Local Officials are Duty Bound to Resist “Pretended Legislation”

If you think that law is something that a judge can make just by deciding a case that comes before him; or if you think that law is something that a legislature can make just by passing a bill and sending it to a governor or a president for his approval; or if you think that a governor or a president can make law just by means of an executive order, then I would respectfully suggest that you are mistaken about the true source and nature of law.

What is law? Where does it come from and how can I know what it is and what it isn’t?

American law is based on the view that the moral law of the God of the Bible is controlling in all cases. In the Declaration of Independence this moral law is referred to as “The Laws of Nature and of Nature’s God.”

When human beings, God’s creatures, draw up constitutions and statutes and ordinances and regulations, these enactments are dependent for their validity on their being in harmony with the moral law I just mentioned. If these man-made actions conflict with God’s moral law, then they are not law at all.
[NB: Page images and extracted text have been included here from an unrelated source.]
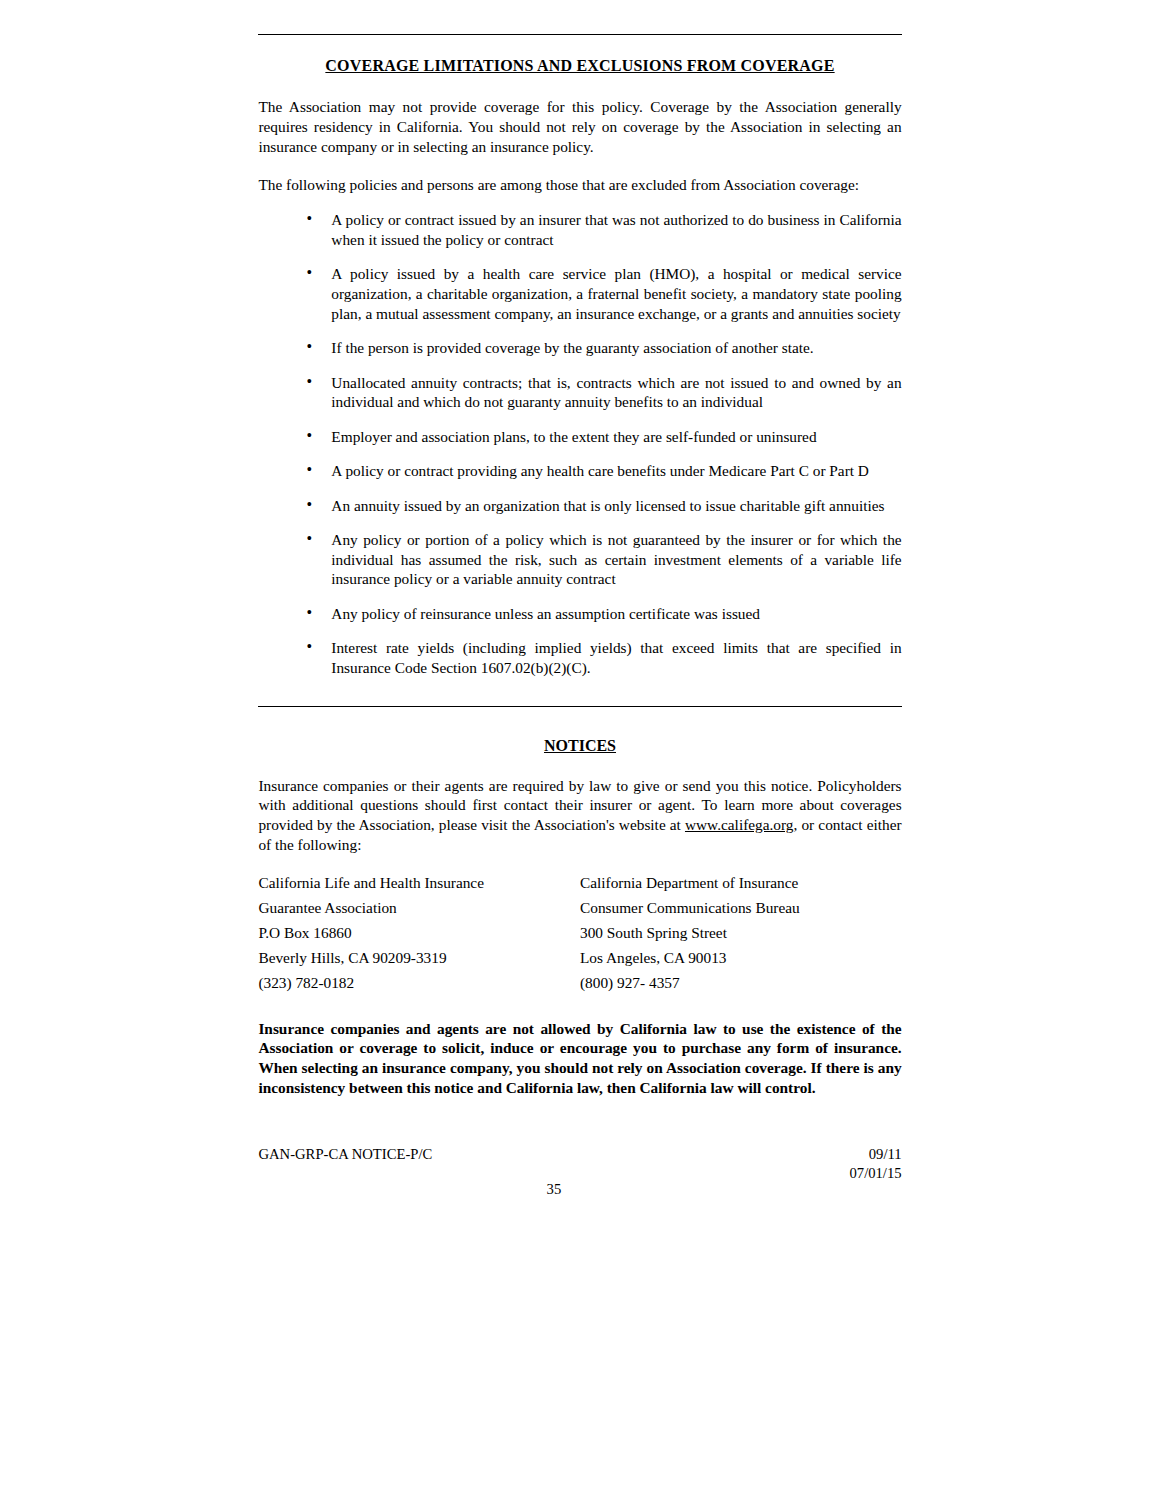COVERAGE LIMITATIONS AND EXCLUSIONS FROM COVERAGE
The Association may not provide coverage for this policy. Coverage by the Association generally requires residency in California. You should not rely on coverage by the Association in selecting an insurance company or in selecting an insurance policy.
The following policies and persons are among those that are excluded from Association coverage:
A policy or contract issued by an insurer that was not authorized to do business in California when it issued the policy or contract
A policy issued by a health care service plan (HMO), a hospital or medical service organization, a charitable organization, a fraternal benefit society, a mandatory state pooling plan, a mutual assessment company, an insurance exchange, or a grants and annuities society
If the person is provided coverage by the guaranty association of another state.
Unallocated annuity contracts; that is, contracts which are not issued to and owned by an individual and which do not guaranty annuity benefits to an individual
Employer and association plans, to the extent they are self-funded or uninsured
A policy or contract providing any health care benefits under Medicare Part C or Part D
An annuity issued by an organization that is only licensed to issue charitable gift annuities
Any policy or portion of a policy which is not guaranteed by the insurer or for which the individual has assumed the risk, such as certain investment elements of a variable life insurance policy or a variable annuity contract
Any policy of reinsurance unless an assumption certificate was issued
Interest rate yields (including implied yields) that exceed limits that are specified in Insurance Code Section 1607.02(b)(2)(C).
NOTICES
Insurance companies or their agents are required by law to give or send you this notice. Policyholders with additional questions should first contact their insurer or agent. To learn more about coverages provided by the Association, please visit the Association's website at www.califega.org, or contact either of the following:
| California Life and Health Insurance | California Department of Insurance |
| Guarantee Association | Consumer Communications Bureau |
| P.O Box 16860 | 300 South Spring Street |
| Beverly Hills, CA 90209-3319 | Los Angeles, CA 90013 |
| (323) 782-0182 | (800) 927- 4357 |
Insurance companies and agents are not allowed by California law to use the existence of the Association or coverage to solicit, induce or encourage you to purchase any form of insurance. When selecting an insurance company, you should not rely on Association coverage. If there is any inconsistency between this notice and California law, then California law will control.
GAN-GRP-CA NOTICE-P/C
09/11
07/01/15
35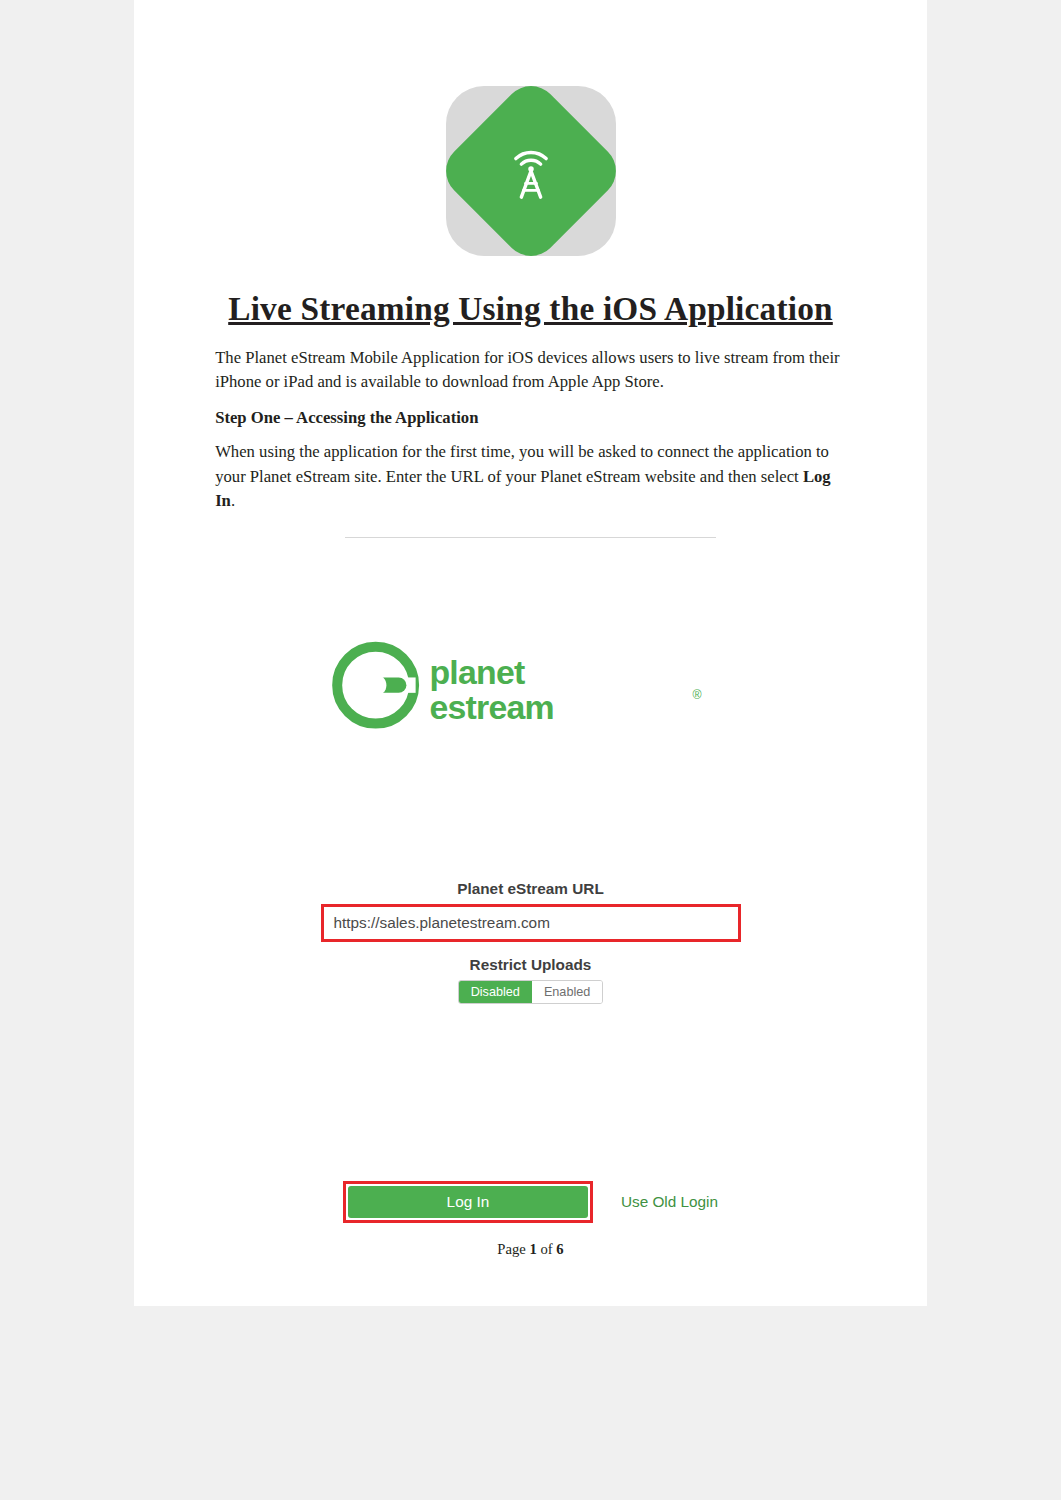Live Streaming Using the iOS Application
The Planet eStream Mobile Application for iOS devices allows users to live stream from their iPhone or iPad and is available to download from Apple App Store.
Step One – Accessing the Application
When using the application for the first time, you will be asked to connect the application to your Planet eStream site. Enter the URL of your Planet eStream website and then select Log In.
planet estream ®
Planet eStream URL
https://sales.planetestream.com
Restrict Uploads
Disabled Enabled
Log In
Use Old Login
Page 1 of 6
Here’s how Sir William Blackstone put it in his famous Commentaries on the Laws of England:

“Upon these two foundations, the Law of Nature and the Law of Revelation (The Bible), depend all human laws: that is to say, no human law should be suffered to contradict these.”

In the Declaration of Independence, Thomas Jefferson used the words “pretended legislation” to describe such vain enactments.

When our local officials, including County Councilmen and Sheriffs, confront such “pretended legislation,” it is their duty to resist its implementation.